Pisa Syndrome in Parkinson’s Tied to Visual/Balance Processing Problems

New virtual reality study reveals deficits due to postural abnormality

Marisa Wexler, MS avatar

by Marisa Wexler, MS |

Share this article:

Share article via email
An illustration of a person's eye under study.

Parkinson’s patients with a postural abnormality called Pisa syndrome show deficits in their ability to process visual and balance-related information, a new study done using virtual reality suggests.

“The visual tilting perception assessed in our study is a visual domain task, and our study revealed that [Pisa syndrome] patients displayed impaired visuospatial cognition,” the researchers wrote.

“Rehabilitation focused on visuospatial function in a virtual environment where the inclination of the space can be adjusted freely may be beneficial for [Parkinson’s disease] patients with trunk deviation to correct posture,” the team wrote, adding that “further research is needed to find optimal virtual-spatial conditions for posture correction programs in [Parkinson’s] patients.”

Impaired virtual space-tilting perception in Parkinson’s disease with Pisa syndrome,” was published in Parkinsonism & Related Disorders. The work was funded in part by Japan’s government and the Japan Society for the Promotion of Science.

Recommended Reading
sleep problems

Pisa Syndrome Most Likely in Parkinson’s Patients with Axial Symptoms and Sleep Disorder, Study Says

Pisa syndrome — referring to a tendency to bend to one side while standing or walking — affects about 10% of Parkinson’s patients. However, the reasons why this syndrome develops in people with the neurodegenerative disorder are not clear.

Researchers have proposed two general hypotheses, one of which is the idea that Pisa syndrome may occur because of abnormalities in the muscles that normally control trunk posture.

Using virtual reality in research

The other hypothesis, called the “central mechanism,” suggests that the syndrome could occur because of imbalances in sensory processing. Such imbalances could cause Parkinson’s patients to have difficulty with balance and orienting their bodies.

Prior studies have shown an association between Pisa syndrome and cognitive difficulties, lending some support to the central mechanism hypothesis.

Now, a team of researchers at Takeda and the Juntendo University Graduate School of Medicine, in Japan, conducted virtual reality (VR) study to assess whether the brain’s processing of visual and spatial information is altered in people with Pisa syndrome.
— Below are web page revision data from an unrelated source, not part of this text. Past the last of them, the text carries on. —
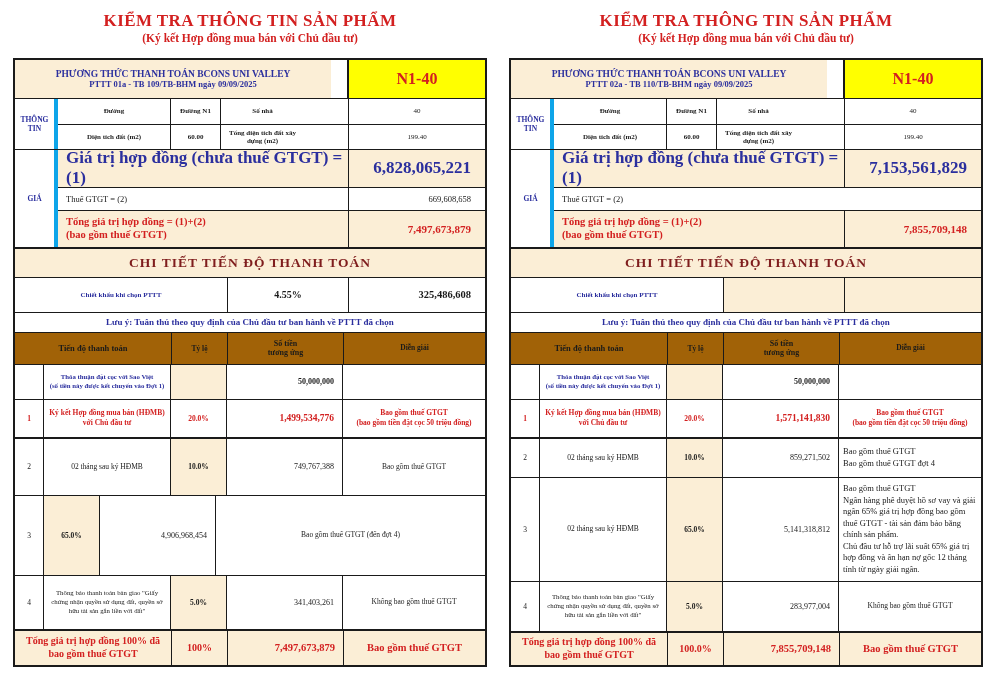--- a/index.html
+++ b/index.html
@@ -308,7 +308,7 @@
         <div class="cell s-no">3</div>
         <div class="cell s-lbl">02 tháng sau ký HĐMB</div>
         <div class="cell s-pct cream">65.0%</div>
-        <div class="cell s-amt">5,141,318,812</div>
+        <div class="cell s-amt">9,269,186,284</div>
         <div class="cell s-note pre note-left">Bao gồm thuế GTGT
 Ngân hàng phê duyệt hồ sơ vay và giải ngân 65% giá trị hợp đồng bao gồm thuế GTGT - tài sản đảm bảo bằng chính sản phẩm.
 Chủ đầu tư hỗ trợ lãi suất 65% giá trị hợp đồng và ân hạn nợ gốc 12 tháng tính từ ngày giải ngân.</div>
“We aimed to analyze the relationship between PS [Pisa syndrome] and visual-spatial functions using a virtual three-dimensional tilt test in a virtual reality space,” the scientists wrote.

Their study involved 16 Parkinson’s patients with Pisa syndrome, dubbed the PS+ group. It also included an equal number of Parkinson’s patients without Pisa syndrome — the PS- group — and people without Parkinson’s, who served as controls.
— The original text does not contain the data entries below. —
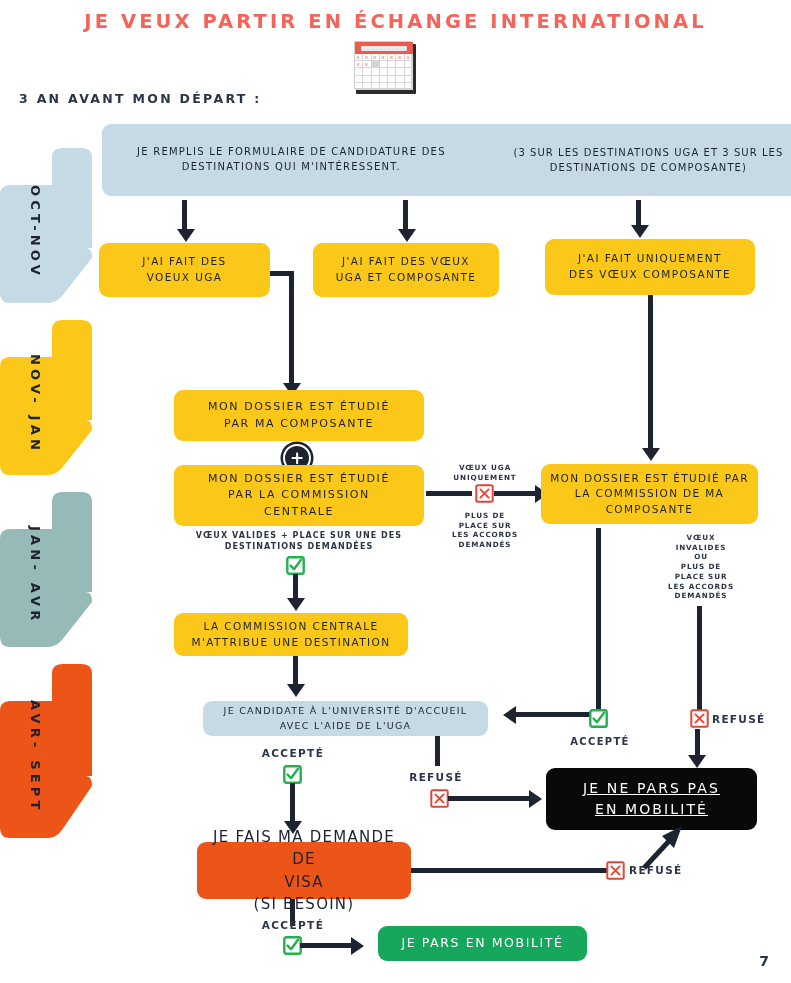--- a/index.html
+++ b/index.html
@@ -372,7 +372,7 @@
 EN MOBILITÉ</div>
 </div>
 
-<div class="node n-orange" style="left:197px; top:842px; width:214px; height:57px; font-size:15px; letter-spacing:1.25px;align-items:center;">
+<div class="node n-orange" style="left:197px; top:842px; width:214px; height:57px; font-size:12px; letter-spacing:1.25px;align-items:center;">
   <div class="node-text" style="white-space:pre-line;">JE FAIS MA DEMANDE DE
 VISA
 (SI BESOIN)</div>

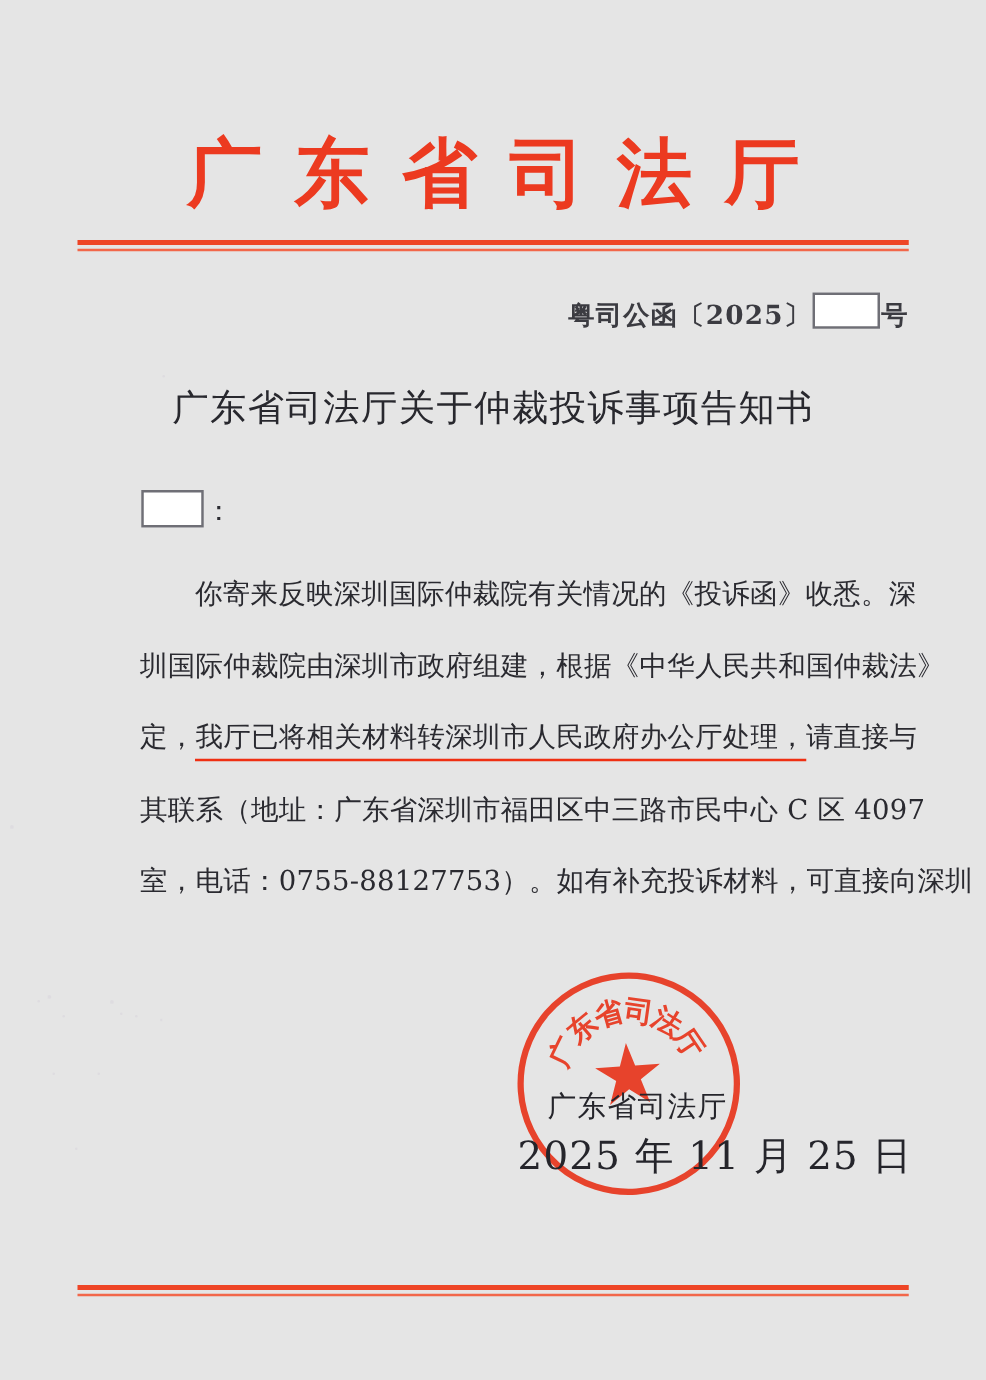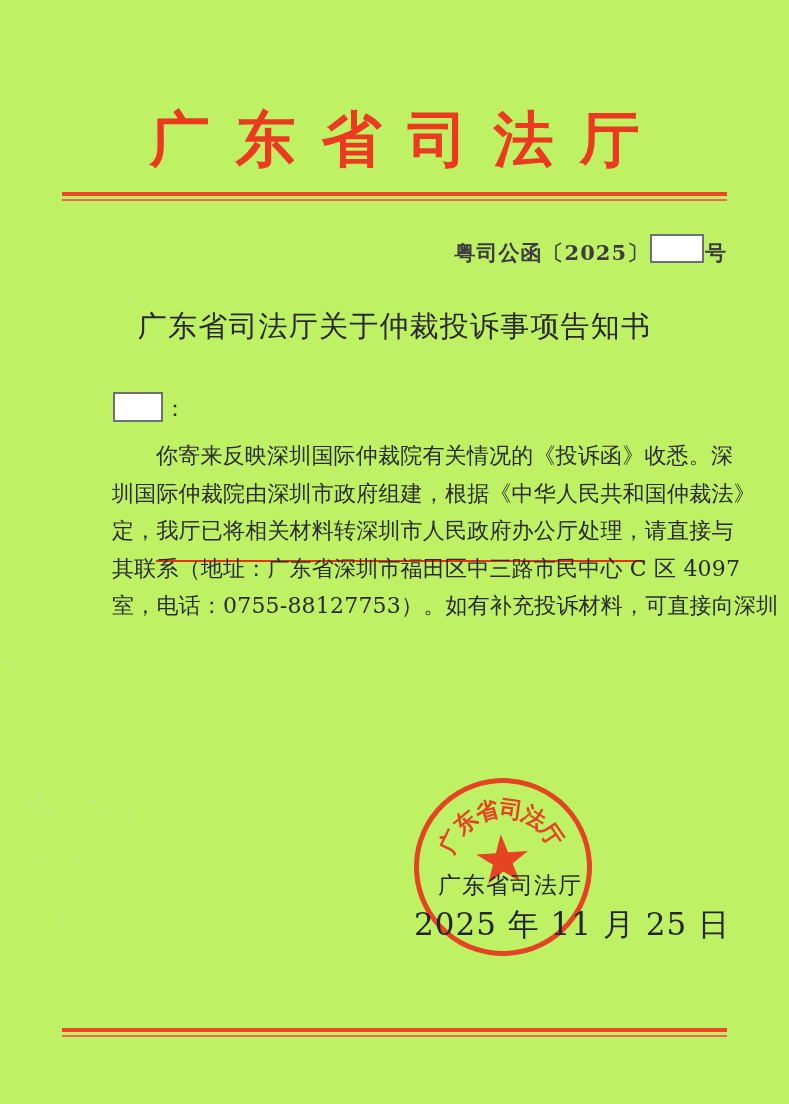--- a/index.html
+++ b/index.html
@@ -14,7 +14,7 @@
     position: relative;
     width: 789px;
     height: 1104px;
-    background: #bef264;
+    background: #e5e5e5;
     overflow: hidden;
   }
The average age in all groups was in the mid-60s. Measures of disease severity were generally comparable between the two Parkinson’s groups, though the PS- group was on a higher average dose of levodopa.

All participants completed a battery of standardized tests measuring cognition and perception. Notably, the PS+ group scored significantly worse than the PS- group on the Subjective Visual Vertical (SVV) test, which measures a person’s ability to perceive things vertically, or up and down.

This finding “is in line with previous studies showing that vestibular perception and/or cognitive deficits such as altered visual-spatial functions have been considered to play an important role in the mechanism of PS,” the researchers wrote.

In the virtual reality experimental setup, participants stood while wearing a VR headset displaying a room. The floor of the room would start to gradually tilt in a random direction, and participants were instructed to push a button as soon as they noticed the floor tilting.

The researchers assessed the 75% discrimination threshold angle — the point at which three-quarters of participants in each group could identify that the floor was tilting. In all tilting directions, this point was higher in the PS+ group than in the other two groups.

“We found that the 75% discrimination threshold in the tilting discrimination angle was larger in all directions for the PS+ group than for the PS- and control groups. This suggests that [Parkinson’s] patients, especially those with PS, have poor visual tilting perception in the virtual space provided by headset display,” the scientists wrote.

The team said this difference “indicates an inability to properly integrate [balance-related] and visual information,” though they noted that “it is still unclear whether these dysfunctions cause postural abnormalities or occur as a result of postural abnormalities.”

The team suggested that future work could explore developing VR-based interventions to help improve visual and spatial processing abilities for people with Parkinson’s.

The study is limited by its small sample size and by the difference in levodopa dose between the two Parkinson’s groups, which could have influenced the results, the researchers noted. They stressed a need for further research to validate these results.